Le coût est aussi institutionnel. CapeNature travaille avec la police sud-africaine, les autorités de poursuite et les unités spécialisées de lutte contre la criminalité environnementale. Le ministère sud-africain chargé de l’environnement rappelle d’ailleurs que la Constitution protège le droit à un environnement non nuisible et impose à l’État de le préserver pour les générations présentes et futures. Dans ce cadre, la lutte contre le trafic de succulentes n’est pas une question décorative. C’est une affaire de gouvernance, d’application du droit et de crédibilité de l’État face à des réseaux mobiles.

Le sujet touche aussi l’économie rurale. Dans ces provinces, les communautés locales vivent de l’élevage, de la petite agriculture, du travail saisonnier, du tourisme et, parfois, de la cueillette réglementée de certaines espèces. Quand la ressource sauvage disparaît, la perte ne va pas seulement aux collectionneurs privés ou aux scientifiques. Elle fragilise aussi l’économie informelle et les usages traditionnels qui dépendent d’un territoire vivant. Le paradoxe est frappant : une plante minuscule peut valoir davantage sur un marché clandestin qu’à l’échelle de son écosystème, mais sa disparition coûte bien plus cher à long terme.

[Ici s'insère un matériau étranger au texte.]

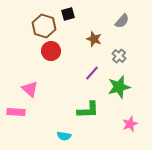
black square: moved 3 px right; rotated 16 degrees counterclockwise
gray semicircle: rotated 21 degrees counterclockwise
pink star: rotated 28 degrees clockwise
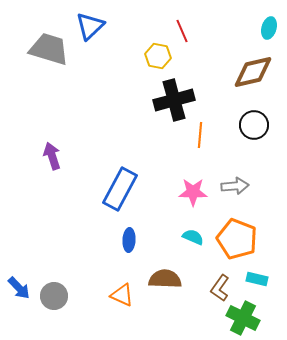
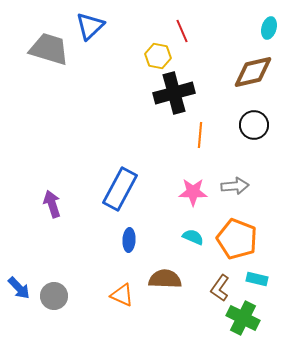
black cross: moved 7 px up
purple arrow: moved 48 px down
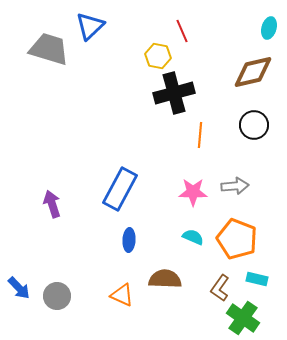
gray circle: moved 3 px right
green cross: rotated 8 degrees clockwise
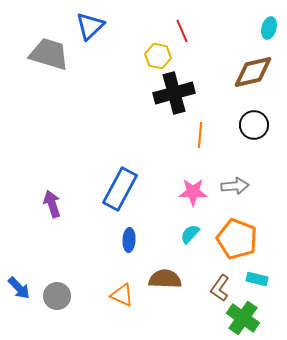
gray trapezoid: moved 5 px down
cyan semicircle: moved 3 px left, 3 px up; rotated 70 degrees counterclockwise
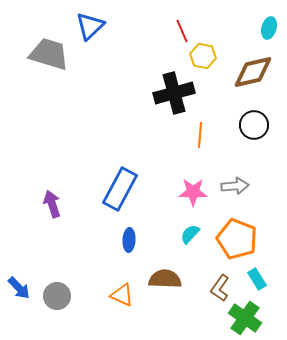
yellow hexagon: moved 45 px right
cyan rectangle: rotated 45 degrees clockwise
green cross: moved 2 px right
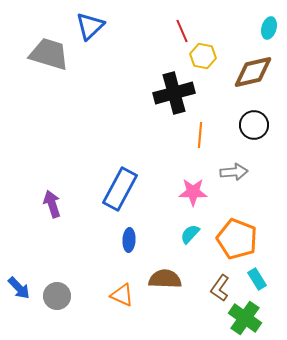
gray arrow: moved 1 px left, 14 px up
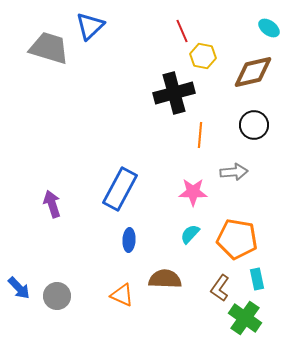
cyan ellipse: rotated 70 degrees counterclockwise
gray trapezoid: moved 6 px up
orange pentagon: rotated 12 degrees counterclockwise
cyan rectangle: rotated 20 degrees clockwise
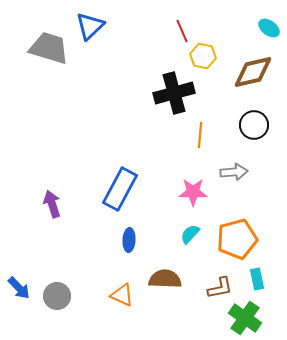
orange pentagon: rotated 24 degrees counterclockwise
brown L-shape: rotated 136 degrees counterclockwise
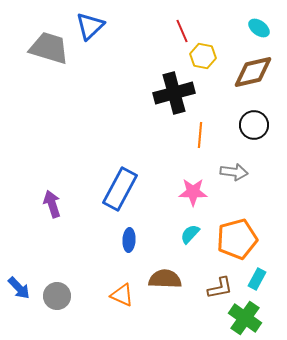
cyan ellipse: moved 10 px left
gray arrow: rotated 12 degrees clockwise
cyan rectangle: rotated 40 degrees clockwise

Une alerte qui dépasse l’Afrique du Sud

Le dossier sud-africain résonne au-delà des frontières. Le Succulent Karoo s’étend aussi en Namibie, ce qui impose une lecture régionale. Dans l’espace de la SADC, les trafics de faune et de flore circulent d’autant plus facilement que les marchés sont connectés, notamment via les ventes en ligne. L’encadrement passe donc par plusieurs niveaux à la fois : provinces, services nationaux, CITES, et coopération transfrontalière. L’Afrique du Sud a d’ailleurs renforcé la documentation des espèces concernées en publiant un guide d’identification des succulentes incluses dans l’Appendice III de CITES.

Le pays ne part pas de zéro. SANBI et le département de l’environnement ont déjà élaboré une stratégie nationale de réponse au commerce illégal des succulentes. Cette approche reflète un point essentiel : il ne suffit pas de sanctionner les petites mains. Il faut suivre les filières, identifier les acheteurs, sécuriser les sites les plus sensibles et améliorer la traçabilité. C’est d’autant plus important que certaines saisies ne peuvent pas être réintroduites en pleine nature sans risque, soit parce que leur origine exacte est inconnue, soit parce que les populations sauvages restantes sont trop vulnérables.

À Pretoria, où se trouvent des institutions clés comme SANBI, ce dossier rappelle une ligne de fond de la politique environnementale sud-africaine : la conservation ne se limite pas aux grands animaux emblématiques. Elle concerne aussi les plantes, les sols, les savoirs botaniques et les chaînes de valeur locales. Dans les mois à venir, le vrai test sera la capacité des autorités à transformer les saisies en démantèlements de réseaux, puis en protection durable des sites les plus exposés du Cap-Nord et du Cap-Occidental.